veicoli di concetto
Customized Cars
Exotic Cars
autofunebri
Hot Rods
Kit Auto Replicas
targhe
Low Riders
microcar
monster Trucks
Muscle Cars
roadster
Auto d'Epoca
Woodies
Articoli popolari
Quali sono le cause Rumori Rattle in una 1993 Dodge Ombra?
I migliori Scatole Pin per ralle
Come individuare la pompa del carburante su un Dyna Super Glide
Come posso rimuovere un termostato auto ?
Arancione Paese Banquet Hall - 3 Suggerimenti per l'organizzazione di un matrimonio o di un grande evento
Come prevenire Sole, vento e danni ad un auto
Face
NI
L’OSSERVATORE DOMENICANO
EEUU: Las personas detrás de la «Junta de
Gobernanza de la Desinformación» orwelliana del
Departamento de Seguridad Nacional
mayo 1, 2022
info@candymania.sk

**********

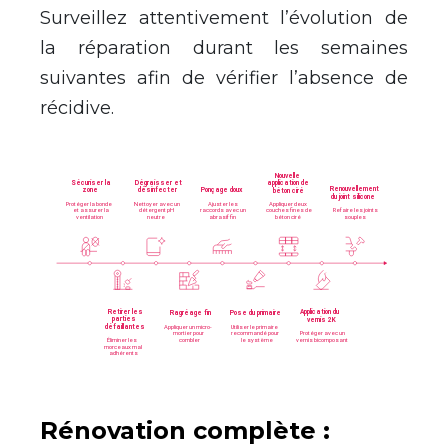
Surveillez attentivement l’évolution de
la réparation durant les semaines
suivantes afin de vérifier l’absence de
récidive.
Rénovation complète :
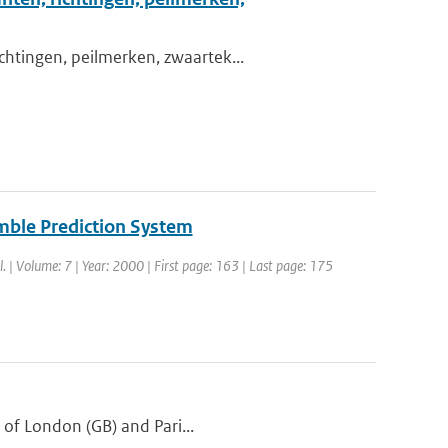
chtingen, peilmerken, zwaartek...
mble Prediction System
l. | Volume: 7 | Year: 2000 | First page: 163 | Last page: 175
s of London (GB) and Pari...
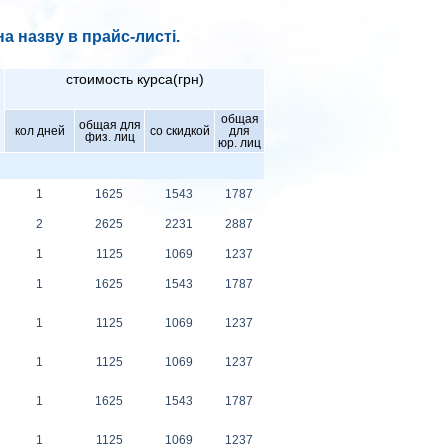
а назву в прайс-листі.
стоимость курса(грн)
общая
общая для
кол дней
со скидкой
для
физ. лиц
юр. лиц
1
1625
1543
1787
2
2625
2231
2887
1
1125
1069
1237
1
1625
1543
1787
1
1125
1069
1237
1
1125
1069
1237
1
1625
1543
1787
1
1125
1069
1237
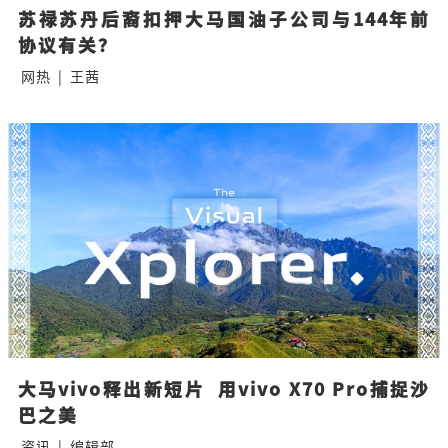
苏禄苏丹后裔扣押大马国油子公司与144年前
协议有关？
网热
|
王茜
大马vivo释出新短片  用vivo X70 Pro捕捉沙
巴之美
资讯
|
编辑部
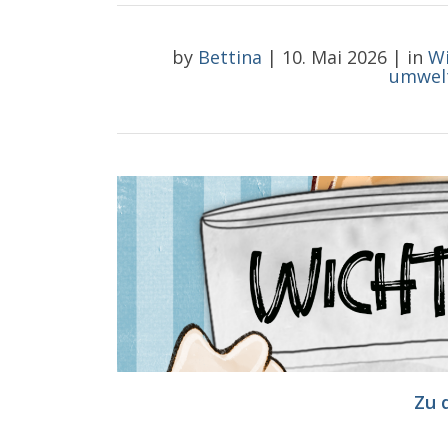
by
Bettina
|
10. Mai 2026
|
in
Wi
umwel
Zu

**********

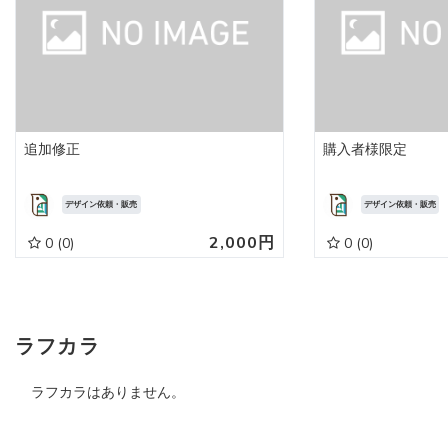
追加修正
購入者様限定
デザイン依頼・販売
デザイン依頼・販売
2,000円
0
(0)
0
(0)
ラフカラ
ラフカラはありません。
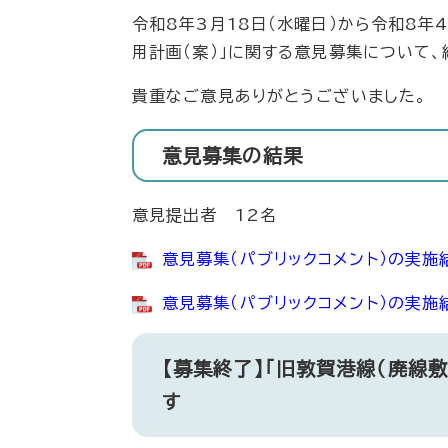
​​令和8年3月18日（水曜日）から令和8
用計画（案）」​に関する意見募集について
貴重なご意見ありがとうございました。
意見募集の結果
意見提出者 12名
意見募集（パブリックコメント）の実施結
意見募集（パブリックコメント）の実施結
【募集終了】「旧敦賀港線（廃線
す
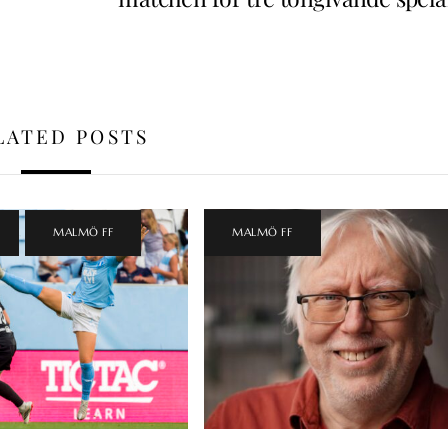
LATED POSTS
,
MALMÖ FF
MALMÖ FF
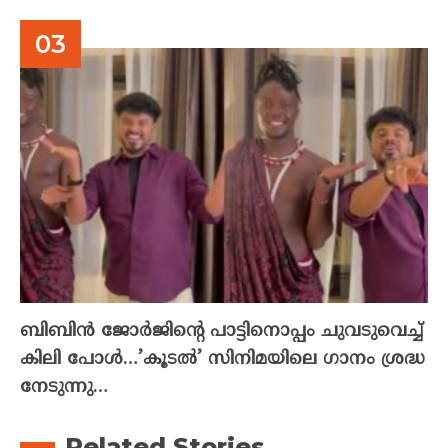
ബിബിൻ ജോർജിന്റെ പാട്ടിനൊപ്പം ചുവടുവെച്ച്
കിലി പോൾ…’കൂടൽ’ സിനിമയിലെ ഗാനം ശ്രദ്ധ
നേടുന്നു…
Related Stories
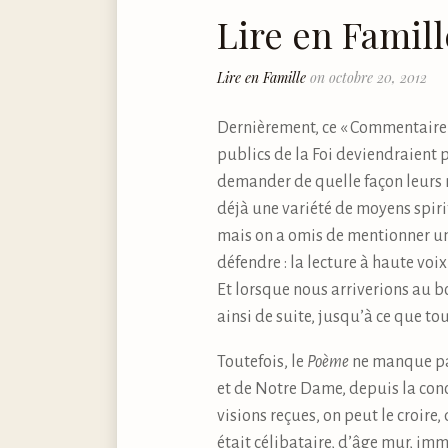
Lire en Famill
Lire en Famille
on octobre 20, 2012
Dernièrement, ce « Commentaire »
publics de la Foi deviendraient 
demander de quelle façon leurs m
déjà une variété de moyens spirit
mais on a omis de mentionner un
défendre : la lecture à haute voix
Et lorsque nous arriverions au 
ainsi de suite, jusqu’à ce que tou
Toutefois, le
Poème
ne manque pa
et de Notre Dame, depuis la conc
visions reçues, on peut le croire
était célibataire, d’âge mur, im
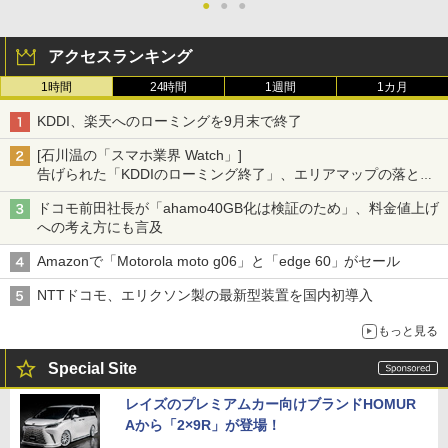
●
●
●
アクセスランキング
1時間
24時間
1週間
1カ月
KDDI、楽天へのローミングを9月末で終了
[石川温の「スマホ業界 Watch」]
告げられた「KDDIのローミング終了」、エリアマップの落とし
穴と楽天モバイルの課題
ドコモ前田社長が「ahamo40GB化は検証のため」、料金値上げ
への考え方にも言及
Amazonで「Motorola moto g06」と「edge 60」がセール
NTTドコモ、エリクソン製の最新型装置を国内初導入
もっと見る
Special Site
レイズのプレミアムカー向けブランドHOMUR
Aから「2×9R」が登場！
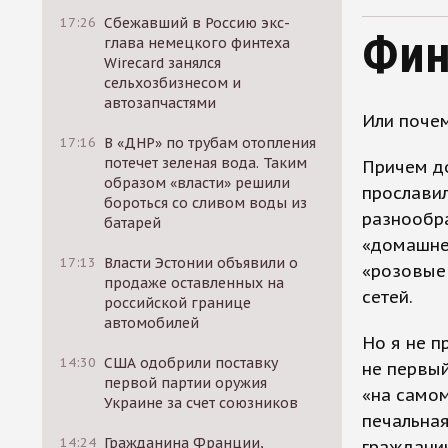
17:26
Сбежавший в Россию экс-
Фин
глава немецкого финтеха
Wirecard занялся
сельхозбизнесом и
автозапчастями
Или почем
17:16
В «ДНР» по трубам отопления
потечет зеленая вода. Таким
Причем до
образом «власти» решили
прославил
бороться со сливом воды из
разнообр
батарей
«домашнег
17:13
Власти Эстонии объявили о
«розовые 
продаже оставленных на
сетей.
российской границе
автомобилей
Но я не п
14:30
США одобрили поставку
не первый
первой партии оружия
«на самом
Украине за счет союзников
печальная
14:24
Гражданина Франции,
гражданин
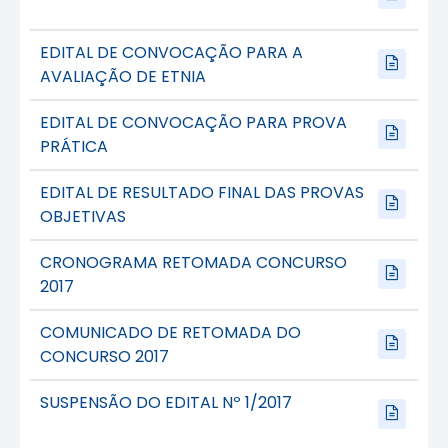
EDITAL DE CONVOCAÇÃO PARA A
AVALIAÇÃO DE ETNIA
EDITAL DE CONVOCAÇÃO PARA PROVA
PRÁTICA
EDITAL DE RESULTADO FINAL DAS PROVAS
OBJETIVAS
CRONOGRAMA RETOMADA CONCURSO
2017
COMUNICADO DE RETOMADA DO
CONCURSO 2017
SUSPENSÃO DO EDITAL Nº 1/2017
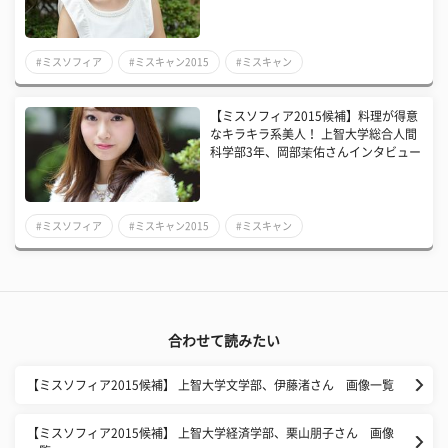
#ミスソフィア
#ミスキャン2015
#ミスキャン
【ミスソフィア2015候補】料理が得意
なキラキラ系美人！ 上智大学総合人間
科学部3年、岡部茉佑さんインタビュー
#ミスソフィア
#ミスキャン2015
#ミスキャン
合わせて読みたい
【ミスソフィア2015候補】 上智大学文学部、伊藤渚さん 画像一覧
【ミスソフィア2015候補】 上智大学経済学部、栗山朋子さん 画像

**********

» What is expected: Sift through the material above and copy each line that holds "Cars".

» Your solution:
Customized Cars
Exotic Cars
Muscle Cars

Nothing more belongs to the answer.